+++ DATA RECORDS +++
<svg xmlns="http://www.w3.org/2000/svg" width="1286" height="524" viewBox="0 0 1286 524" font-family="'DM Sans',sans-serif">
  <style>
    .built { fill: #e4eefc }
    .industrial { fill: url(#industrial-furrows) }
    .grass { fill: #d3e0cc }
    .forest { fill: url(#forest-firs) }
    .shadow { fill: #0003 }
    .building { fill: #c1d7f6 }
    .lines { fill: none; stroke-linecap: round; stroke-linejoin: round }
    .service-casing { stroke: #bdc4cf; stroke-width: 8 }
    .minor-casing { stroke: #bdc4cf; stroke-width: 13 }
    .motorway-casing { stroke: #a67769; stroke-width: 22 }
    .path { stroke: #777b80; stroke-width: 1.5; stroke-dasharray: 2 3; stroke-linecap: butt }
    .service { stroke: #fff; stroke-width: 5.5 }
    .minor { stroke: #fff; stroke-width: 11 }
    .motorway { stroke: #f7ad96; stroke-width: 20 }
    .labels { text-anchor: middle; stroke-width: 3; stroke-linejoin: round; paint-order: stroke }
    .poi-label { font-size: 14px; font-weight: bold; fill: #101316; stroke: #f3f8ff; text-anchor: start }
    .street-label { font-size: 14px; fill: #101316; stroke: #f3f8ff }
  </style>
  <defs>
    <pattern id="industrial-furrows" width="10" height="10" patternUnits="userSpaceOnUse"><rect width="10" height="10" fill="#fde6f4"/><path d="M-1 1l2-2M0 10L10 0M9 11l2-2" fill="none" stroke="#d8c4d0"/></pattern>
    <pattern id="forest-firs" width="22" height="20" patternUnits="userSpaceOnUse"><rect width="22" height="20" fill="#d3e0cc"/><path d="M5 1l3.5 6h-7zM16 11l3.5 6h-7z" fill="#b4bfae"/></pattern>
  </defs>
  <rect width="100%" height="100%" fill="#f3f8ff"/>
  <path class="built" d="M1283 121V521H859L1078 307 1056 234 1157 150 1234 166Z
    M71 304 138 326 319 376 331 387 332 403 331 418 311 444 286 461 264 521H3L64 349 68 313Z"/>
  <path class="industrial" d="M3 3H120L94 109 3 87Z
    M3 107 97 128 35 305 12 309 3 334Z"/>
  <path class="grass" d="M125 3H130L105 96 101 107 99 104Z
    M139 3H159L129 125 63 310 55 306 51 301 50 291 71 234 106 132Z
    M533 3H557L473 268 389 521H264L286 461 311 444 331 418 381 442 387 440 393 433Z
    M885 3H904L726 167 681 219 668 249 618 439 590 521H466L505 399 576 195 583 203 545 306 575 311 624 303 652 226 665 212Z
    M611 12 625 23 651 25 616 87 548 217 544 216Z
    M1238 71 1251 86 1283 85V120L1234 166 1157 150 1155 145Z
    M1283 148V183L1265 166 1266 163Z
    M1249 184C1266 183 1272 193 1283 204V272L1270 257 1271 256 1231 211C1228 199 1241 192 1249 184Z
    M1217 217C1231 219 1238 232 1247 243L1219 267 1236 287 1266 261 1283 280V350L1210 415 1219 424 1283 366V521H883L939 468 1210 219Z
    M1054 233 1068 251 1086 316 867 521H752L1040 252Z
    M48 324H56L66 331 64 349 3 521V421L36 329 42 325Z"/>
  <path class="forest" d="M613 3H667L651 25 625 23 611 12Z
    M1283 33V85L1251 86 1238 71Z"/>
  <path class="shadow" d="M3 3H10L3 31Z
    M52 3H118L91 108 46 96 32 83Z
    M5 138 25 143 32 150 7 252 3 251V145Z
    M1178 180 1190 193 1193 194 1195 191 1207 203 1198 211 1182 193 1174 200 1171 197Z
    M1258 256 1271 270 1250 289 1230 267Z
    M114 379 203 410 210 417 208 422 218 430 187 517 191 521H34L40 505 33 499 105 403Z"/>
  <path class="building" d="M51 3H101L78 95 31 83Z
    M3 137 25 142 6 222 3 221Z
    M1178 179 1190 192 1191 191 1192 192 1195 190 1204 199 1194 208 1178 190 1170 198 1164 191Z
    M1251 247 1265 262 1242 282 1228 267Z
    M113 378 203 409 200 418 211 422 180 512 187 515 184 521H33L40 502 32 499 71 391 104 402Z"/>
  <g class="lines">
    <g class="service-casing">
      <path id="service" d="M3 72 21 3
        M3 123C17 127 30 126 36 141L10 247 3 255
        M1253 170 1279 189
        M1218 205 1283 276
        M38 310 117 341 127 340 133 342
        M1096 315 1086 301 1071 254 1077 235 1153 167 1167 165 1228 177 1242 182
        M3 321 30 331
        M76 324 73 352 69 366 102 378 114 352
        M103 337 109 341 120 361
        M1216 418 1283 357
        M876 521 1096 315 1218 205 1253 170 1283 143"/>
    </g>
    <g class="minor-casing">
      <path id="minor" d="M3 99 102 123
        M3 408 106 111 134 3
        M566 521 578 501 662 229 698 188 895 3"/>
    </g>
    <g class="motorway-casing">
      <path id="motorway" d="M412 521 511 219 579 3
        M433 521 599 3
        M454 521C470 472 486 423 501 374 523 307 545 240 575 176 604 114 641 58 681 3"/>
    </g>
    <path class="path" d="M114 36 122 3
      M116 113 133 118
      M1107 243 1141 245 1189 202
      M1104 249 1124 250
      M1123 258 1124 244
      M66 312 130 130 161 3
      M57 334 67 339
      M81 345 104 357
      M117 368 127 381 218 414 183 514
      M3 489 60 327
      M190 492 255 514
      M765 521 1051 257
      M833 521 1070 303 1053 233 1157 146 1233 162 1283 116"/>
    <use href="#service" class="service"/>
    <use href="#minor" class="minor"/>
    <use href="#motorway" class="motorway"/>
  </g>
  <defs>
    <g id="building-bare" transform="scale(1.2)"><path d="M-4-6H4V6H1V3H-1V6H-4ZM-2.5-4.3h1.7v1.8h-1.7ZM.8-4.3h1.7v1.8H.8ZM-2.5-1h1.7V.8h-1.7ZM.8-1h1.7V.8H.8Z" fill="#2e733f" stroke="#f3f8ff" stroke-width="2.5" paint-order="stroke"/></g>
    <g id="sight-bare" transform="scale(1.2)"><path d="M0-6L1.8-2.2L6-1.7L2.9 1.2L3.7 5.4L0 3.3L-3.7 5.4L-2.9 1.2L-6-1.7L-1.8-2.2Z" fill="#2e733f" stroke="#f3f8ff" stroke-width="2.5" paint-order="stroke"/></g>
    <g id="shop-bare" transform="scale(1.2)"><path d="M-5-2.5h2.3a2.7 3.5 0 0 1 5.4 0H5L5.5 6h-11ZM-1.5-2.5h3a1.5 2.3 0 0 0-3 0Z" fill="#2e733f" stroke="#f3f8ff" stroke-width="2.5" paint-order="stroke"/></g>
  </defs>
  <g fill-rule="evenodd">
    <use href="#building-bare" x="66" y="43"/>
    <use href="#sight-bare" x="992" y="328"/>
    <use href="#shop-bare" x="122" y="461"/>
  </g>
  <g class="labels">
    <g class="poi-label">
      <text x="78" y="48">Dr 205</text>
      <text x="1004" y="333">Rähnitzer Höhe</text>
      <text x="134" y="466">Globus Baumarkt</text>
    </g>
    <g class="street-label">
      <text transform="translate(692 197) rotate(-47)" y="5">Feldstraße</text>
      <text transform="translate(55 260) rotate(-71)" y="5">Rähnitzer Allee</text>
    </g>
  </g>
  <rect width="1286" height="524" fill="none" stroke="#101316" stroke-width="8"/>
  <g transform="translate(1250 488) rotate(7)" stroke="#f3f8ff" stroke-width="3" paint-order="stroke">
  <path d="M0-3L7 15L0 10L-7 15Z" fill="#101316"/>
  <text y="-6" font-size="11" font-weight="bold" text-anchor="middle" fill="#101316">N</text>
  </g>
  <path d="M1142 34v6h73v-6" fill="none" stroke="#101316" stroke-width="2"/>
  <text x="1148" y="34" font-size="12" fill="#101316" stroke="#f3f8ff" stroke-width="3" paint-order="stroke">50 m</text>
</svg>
+++
[WHAT IS NEEDED]
Filter the data for the string "lines" and copy every line that has it.

[RESULT OF THE TASK]
    .lines { fill: none; stroke-linecap: round; stroke-linejoin: round }
  <g class="lines">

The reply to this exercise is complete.